33. 秘辛
    案几上的羽觞在耳处留有记号,这记号与桌案上的花纹对应,策宴之人为防止美酒分配不均,或者有狂客截流羽觞,所以用标记进行分配。

    这一来,定向投毒就存在可能。

    可这些宴会细节谁会提前得知?而谁又与外人串通?

    李宴方望向落弦音灰败绝望的脸,凝眸于他无措的眼瞳,绽出轻佻的笑意:“你说若是上官小姐开口,便能将你从和月山庄带走,那么我若带你走,你乐不乐意?”

    高陵乡君,她还有一位义弟,正是名扬天下的舞阳侯。

    比起相府来,这个去处也不赖。

    落弦音压在心口的巨石瞬间分崩离析,转眼便喘过气来,面露喜色道:“唯乡君马首是瞻,小人当牛做马,在所不辞。”

    不管李宴方做什么,至少她没有打算将其捅破到大长公主面前,他知晓殿下最痛恨用药这等下作手段,若李宴方真能把自己带出山庄去,自己一定痛改前非,任劳任怨。

    李宴方装作看不懂他的心思,只是笑笑:“那我们去拜见大长公主殿下,我求她将你赐于我。”

    赐于我后,有大用。

    她的目光再度落在盛酒的羽觞中。

    三两句话便把人安抚好,她对上官柔仪道:“你也随我去吧。”

    此处落了蜜香萝,离去为好。

    上官柔仪见李宴方有收用落弦音之意,她眉头紧锁,正待阻止,心道此人居心叵测,宴方姐姐怎能如此?

    李宴方拍拍她手背,上官柔仪会意,不再言语。

    三人离开宴座,前去寻觅大长公主所在。

    梅林豁然开朗之处,和月山庄的主人大长公主李澄正与宾客闲谈,当她瞥见李宴方与上官柔仪一道而来,微微眯了眼。

    因为,李宴方拉着她的乐伶,攥得很紧,一路绕过梅林石泉,也不避讳其间宾客,简直是昭告天下。

    也是同她一般,丈夫一死就忘干净的女人,真投缘。

    在大长公主的注视下,李宴方毫不遮掩地提出要求,根本不在乎在场能听到的宾客作何感想,她还巴不得所有人都知道这件事。

    好让下毒之人知晓,她中计了。

    果然如落弦音所言,大长公主笑意盈盈地答应下来:“你若是喜欢,当然能让他随你处置。”

    击玉般的笑音传入耳,掩盖住一人踏风而至的脚步声。

    萧偃来时,正好把李宴方要将此乐伶收为己用的要求听个一清二楚,而当大长公主欣然应允后,他彻底冷下脸,就好似积在梅枝与奇石上的霜雪,被一阵突如其来的阴风吹到进他的深眸,寒潭在瞬间冻结成冰,冷意森森。

    李宴方尚未察觉身后来人,她真心实意地向大长公主道谢,并急不可耐地再度抓住落弦音的白净手腕。
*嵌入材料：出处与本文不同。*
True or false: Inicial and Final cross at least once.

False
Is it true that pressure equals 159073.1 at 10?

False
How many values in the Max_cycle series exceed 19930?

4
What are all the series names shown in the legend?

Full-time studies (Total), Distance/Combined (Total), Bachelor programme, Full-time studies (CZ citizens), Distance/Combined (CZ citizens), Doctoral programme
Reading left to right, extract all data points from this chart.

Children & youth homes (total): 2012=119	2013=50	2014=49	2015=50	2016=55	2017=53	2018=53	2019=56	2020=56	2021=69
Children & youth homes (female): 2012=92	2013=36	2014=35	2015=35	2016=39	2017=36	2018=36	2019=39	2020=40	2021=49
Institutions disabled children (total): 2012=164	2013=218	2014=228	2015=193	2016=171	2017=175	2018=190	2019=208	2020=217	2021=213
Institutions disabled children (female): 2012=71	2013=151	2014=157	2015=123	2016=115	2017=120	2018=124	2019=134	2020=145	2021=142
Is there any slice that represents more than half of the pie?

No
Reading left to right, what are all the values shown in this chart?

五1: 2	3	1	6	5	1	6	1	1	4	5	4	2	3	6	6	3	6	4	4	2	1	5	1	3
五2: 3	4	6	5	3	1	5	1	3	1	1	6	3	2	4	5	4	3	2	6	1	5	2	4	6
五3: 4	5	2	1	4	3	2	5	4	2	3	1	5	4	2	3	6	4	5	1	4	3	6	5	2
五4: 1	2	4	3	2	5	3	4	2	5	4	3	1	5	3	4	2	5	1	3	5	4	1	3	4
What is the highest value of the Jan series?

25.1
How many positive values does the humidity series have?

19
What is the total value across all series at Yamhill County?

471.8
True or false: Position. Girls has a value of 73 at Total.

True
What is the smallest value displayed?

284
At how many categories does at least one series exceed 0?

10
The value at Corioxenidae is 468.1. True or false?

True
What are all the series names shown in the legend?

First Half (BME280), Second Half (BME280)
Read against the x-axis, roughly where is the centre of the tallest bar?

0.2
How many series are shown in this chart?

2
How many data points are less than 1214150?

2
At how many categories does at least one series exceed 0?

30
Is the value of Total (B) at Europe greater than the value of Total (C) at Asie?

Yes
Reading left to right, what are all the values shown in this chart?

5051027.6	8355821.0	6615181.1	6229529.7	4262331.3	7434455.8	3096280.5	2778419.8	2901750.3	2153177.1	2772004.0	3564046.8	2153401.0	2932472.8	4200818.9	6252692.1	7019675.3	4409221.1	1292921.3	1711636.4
    她拉着他离去时,低垂面容上浮起一抹极淡极轻的神采,是她的得意之色。

    待她抬起眸时,才发觉一脸不悦的萧偃就在她三步之外。

    仿佛这瞬间被朔气封冻住,人、事、物皆停在一瞬。

    李宴方理直气壮地盯着萧偃。

    萧偃神色复杂地盯着李宴方。

    而夹在二人中间的落弦音愕然又惊慌,被这诡异的氛围吓住,不敢声张。

    萧偃目光如攀缘的爬藤死死缠绕着参天古树,在李宴方身上久久不去,仿佛只能等待一场砍刀与烈火的洗礼,才能将其彻底从树身上除尽。

    她怎么能这样呢?

    她中毒了吗?

    所以选择这个清秀温润的乐伶?!

    目光化作爬藤,从地下蔓延而出,纠缠着虬曲的根,再发疯似地向上生长扩张,藤蔓有无数根触须、无数根枝条,全军出击,急躁地探入古树的枝桠,寻找病灶。

    他要仔仔细细看看,她是不是真的中毒。

    肤色如常,镇定自若,除了把那个清润柔弱、与世无争的小乐伶抓得紧紧的之外,他的阿姊看上去没有任何不对劲。

    松了一口气,但一口恶气随之阻塞胸膛。

    阿姊果断地将他抛弃,又果断地选了新人?

    这人是要带回府邸中吗?

    还在他面前得意洋洋地做完这一切?

    大长公主是慷慨大方,可他偏偏是那么那么小心眼的一个人呀,她明明知道的!

    若不是手中的羽觞装着某些人在和月山庄胡作非为的证据,萧偃几乎要按压不住心中的醋意与怒火,将羽觞捏得稀巴烂。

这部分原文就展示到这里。